BEGIN Excerpted records

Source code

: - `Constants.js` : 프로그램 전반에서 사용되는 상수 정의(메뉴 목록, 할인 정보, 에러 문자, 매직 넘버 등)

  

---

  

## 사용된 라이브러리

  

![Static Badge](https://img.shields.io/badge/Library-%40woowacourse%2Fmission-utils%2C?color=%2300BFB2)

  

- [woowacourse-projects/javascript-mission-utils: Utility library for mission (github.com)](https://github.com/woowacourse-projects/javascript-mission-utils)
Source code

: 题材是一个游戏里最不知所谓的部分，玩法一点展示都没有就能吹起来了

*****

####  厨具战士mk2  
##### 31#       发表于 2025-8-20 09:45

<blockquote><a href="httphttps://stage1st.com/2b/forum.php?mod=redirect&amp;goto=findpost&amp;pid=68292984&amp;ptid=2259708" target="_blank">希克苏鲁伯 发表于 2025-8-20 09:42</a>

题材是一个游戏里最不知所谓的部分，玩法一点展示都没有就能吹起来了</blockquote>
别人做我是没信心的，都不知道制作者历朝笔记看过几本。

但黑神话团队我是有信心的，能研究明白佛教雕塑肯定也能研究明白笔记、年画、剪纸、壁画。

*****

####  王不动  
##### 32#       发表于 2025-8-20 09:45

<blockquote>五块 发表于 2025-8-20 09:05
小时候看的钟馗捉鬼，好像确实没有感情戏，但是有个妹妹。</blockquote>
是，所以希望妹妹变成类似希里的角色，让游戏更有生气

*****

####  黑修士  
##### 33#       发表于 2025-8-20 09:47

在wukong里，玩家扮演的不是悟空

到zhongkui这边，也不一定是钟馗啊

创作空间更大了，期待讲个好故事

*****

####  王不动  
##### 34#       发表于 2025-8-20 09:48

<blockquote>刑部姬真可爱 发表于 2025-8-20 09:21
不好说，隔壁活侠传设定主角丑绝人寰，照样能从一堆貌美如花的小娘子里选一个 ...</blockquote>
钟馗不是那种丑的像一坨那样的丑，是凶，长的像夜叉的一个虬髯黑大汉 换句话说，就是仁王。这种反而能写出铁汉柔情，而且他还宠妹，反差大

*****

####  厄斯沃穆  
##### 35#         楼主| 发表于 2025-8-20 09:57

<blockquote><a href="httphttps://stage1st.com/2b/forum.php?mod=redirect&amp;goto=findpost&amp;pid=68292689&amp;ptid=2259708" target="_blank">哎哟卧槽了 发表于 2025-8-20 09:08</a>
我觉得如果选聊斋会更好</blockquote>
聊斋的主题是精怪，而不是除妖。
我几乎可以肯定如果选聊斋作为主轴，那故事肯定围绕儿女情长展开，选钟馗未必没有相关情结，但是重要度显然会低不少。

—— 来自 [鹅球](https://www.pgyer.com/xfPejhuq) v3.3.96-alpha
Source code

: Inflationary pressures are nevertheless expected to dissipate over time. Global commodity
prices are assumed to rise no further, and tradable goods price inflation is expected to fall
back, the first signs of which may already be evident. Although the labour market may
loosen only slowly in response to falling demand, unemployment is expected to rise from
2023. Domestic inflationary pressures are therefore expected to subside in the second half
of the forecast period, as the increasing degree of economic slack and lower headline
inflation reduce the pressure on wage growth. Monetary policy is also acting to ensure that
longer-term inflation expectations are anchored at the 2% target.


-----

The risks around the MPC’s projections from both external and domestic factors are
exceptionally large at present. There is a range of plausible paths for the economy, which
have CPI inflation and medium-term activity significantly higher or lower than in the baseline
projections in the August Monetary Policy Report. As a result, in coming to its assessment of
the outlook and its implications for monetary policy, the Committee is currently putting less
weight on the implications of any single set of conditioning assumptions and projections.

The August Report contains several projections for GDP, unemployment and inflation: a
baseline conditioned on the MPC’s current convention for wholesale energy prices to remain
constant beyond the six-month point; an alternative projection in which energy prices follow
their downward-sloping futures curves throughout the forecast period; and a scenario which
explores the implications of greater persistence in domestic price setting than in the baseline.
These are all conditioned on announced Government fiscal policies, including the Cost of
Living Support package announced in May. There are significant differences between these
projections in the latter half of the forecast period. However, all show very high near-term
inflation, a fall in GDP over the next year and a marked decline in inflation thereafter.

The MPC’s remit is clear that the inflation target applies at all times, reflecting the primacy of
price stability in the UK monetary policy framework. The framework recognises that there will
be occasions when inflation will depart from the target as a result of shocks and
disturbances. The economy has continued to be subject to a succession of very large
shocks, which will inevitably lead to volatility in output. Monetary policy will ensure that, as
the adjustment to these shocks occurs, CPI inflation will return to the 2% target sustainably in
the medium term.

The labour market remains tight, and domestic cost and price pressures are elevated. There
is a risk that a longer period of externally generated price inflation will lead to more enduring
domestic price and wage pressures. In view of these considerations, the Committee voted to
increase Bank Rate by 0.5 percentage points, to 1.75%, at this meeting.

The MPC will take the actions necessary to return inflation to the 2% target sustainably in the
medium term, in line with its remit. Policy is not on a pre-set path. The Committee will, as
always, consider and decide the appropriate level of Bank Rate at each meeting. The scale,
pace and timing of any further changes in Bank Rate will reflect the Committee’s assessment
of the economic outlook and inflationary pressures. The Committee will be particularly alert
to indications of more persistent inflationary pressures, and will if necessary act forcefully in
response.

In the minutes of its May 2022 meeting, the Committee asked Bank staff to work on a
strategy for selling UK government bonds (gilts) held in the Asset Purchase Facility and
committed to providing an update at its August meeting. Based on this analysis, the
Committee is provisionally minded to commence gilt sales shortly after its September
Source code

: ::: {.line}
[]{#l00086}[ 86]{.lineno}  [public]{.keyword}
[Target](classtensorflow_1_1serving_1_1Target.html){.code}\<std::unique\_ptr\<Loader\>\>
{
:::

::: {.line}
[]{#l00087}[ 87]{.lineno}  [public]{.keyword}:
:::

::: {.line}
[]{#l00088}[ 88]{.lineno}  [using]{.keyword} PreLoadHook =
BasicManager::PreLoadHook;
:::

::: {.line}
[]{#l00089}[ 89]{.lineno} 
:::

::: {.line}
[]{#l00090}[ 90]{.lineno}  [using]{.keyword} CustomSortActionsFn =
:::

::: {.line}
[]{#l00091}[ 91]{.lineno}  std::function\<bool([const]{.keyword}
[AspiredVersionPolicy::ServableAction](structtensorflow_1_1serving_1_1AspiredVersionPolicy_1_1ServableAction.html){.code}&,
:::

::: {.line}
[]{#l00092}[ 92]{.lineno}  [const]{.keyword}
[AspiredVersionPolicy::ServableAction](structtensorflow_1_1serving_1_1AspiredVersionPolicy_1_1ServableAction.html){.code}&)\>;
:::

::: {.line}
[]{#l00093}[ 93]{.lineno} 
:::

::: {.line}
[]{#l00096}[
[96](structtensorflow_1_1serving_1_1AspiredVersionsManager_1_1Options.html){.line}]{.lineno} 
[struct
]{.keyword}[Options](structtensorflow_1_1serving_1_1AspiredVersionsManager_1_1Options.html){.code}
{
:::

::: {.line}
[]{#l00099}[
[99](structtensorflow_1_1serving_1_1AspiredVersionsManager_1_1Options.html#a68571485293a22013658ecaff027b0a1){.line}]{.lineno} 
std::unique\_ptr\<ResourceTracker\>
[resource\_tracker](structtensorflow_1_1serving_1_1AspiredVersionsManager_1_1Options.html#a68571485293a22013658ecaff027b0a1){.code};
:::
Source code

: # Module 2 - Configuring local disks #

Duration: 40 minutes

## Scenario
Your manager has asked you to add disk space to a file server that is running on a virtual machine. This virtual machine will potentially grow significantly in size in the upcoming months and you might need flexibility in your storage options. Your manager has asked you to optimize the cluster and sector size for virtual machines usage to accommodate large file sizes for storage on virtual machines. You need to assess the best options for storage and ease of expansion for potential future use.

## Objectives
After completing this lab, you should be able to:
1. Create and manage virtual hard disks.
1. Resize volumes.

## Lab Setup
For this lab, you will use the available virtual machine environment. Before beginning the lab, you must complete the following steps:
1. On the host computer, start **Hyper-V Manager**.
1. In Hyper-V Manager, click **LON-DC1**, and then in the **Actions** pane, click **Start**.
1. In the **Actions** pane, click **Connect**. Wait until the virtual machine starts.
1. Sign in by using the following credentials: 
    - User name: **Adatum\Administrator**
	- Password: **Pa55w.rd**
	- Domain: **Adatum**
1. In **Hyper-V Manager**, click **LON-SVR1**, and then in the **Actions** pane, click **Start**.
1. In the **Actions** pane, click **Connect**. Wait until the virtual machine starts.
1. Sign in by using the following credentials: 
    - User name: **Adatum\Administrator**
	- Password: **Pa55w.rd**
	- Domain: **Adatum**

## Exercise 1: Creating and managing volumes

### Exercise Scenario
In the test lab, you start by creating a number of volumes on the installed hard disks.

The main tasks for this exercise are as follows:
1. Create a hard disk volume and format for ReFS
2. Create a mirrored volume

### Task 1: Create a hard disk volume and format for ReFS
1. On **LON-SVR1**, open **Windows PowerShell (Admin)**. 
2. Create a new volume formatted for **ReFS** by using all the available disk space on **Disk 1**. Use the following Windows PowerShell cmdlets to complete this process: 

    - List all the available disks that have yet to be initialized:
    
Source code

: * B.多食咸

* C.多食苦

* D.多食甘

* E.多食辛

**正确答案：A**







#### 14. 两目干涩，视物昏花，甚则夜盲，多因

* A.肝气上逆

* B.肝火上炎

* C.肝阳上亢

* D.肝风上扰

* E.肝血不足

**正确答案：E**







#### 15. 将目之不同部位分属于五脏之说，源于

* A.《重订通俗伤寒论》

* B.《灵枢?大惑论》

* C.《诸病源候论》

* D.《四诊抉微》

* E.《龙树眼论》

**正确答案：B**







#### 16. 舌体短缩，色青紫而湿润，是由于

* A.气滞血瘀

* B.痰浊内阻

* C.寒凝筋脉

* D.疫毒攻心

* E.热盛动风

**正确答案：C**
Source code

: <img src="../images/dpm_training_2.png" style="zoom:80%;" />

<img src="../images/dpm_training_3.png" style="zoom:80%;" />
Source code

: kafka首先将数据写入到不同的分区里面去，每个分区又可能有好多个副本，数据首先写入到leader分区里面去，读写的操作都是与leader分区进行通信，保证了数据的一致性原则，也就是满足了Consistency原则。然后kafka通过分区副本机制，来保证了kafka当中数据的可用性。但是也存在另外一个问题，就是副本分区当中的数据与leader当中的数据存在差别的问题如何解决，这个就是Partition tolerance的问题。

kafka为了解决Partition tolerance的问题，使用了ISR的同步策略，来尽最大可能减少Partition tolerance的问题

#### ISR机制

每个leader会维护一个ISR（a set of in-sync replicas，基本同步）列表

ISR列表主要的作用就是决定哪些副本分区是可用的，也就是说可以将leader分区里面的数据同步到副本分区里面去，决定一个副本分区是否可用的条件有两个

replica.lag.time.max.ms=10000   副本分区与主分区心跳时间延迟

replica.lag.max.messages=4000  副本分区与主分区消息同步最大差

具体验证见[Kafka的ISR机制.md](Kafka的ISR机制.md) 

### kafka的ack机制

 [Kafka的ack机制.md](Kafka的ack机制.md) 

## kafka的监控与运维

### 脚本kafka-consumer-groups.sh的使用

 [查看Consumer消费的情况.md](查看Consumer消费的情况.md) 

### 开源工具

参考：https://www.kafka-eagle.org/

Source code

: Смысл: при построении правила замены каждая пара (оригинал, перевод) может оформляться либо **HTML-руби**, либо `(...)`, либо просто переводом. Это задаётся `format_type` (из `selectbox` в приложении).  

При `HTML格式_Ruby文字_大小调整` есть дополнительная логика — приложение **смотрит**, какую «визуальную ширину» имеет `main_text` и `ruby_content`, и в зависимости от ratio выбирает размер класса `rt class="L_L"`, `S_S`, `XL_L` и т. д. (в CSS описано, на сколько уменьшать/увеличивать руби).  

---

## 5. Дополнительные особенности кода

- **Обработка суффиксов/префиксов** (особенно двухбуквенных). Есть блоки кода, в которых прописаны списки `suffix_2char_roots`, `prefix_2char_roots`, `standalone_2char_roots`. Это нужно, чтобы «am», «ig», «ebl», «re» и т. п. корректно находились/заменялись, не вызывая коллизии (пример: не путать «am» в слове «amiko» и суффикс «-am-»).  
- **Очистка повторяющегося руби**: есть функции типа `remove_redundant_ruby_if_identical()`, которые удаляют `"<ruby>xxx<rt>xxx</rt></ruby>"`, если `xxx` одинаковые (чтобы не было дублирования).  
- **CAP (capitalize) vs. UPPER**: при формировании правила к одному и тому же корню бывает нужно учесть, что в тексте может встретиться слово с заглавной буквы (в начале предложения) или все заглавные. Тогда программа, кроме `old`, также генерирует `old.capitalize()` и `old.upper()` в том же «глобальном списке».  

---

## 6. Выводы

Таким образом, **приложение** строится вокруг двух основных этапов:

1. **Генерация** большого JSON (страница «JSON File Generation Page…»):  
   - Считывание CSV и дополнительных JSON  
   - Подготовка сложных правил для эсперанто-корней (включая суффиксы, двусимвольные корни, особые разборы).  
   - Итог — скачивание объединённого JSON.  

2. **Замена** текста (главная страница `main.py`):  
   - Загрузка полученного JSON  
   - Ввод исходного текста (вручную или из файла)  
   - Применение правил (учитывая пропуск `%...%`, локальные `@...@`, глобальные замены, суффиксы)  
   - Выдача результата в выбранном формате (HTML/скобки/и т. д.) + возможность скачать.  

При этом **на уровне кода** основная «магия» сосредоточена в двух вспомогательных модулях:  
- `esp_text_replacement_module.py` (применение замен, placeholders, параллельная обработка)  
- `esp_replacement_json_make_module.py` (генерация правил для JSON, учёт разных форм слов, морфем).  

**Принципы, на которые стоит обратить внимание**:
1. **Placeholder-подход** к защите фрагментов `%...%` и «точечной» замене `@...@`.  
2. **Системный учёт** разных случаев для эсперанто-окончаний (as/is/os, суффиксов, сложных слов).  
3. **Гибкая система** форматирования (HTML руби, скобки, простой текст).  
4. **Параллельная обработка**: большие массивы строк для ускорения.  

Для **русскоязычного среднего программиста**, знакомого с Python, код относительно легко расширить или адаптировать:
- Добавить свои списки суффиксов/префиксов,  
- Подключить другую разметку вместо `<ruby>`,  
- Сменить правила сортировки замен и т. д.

END Excerpted records

I'd like an exact copy of the lines above, from the very first one through the line that contains "发表于 2025-8-20 09:57", with nothing else added.

Source code

: - `Constants.js` : 프로그램 전반에서 사용되는 상수 정의(메뉴 목록, 할인 정보, 에러 문자, 매직 넘버 등)

  

---

  

## 사용된 라이브러리

  

![Static Badge](https://img.shields.io/badge/Library-%40woowacourse%2Fmission-utils%2C?color=%2300BFB2)

  

- [woowacourse-projects/javascript-mission-utils: Utility library for mission (github.com)](https://github.com/woowacourse-projects/javascript-mission-utils)
Source code

: 题材是一个游戏里最不知所谓的部分，玩法一点展示都没有就能吹起来了

*****

####  厨具战士mk2  
##### 31#       发表于 2025-8-20 09:45

<blockquote><a href="httphttps://stage1st.com/2b/forum.php?mod=redirect&amp;goto=findpost&amp;pid=68292984&amp;ptid=2259708" target="_blank">希克苏鲁伯 发表于 2025-8-20 09:42</a>

题材是一个游戏里最不知所谓的部分，玩法一点展示都没有就能吹起来了</blockquote>
别人做我是没信心的，都不知道制作者历朝笔记看过几本。

但黑神话团队我是有信心的，能研究明白佛教雕塑肯定也能研究明白笔记、年画、剪纸、壁画。

*****

####  王不动  
##### 32#       发表于 2025-8-20 09:45

<blockquote>五块 发表于 2025-8-20 09:05
小时候看的钟馗捉鬼，好像确实没有感情戏，但是有个妹妹。</blockquote>
是，所以希望妹妹变成类似希里的角色，让游戏更有生气

*****

####  黑修士  
##### 33#       发表于 2025-8-20 09:47

在wukong里，玩家扮演的不是悟空

到zhongkui这边，也不一定是钟馗啊

创作空间更大了，期待讲个好故事

*****

####  王不动  
##### 34#       发表于 2025-8-20 09:48

<blockquote>刑部姬真可爱 发表于 2025-8-20 09:21
不好说，隔壁活侠传设定主角丑绝人寰，照样能从一堆貌美如花的小娘子里选一个 ...</blockquote>
钟馗不是那种丑的像一坨那样的丑，是凶，长的像夜叉的一个虬髯黑大汉 换句话说，就是仁王。这种反而能写出铁汉柔情，而且他还宠妹，反差大

*****

####  厄斯沃穆  
##### 35#         楼主| 发表于 2025-8-20 09:57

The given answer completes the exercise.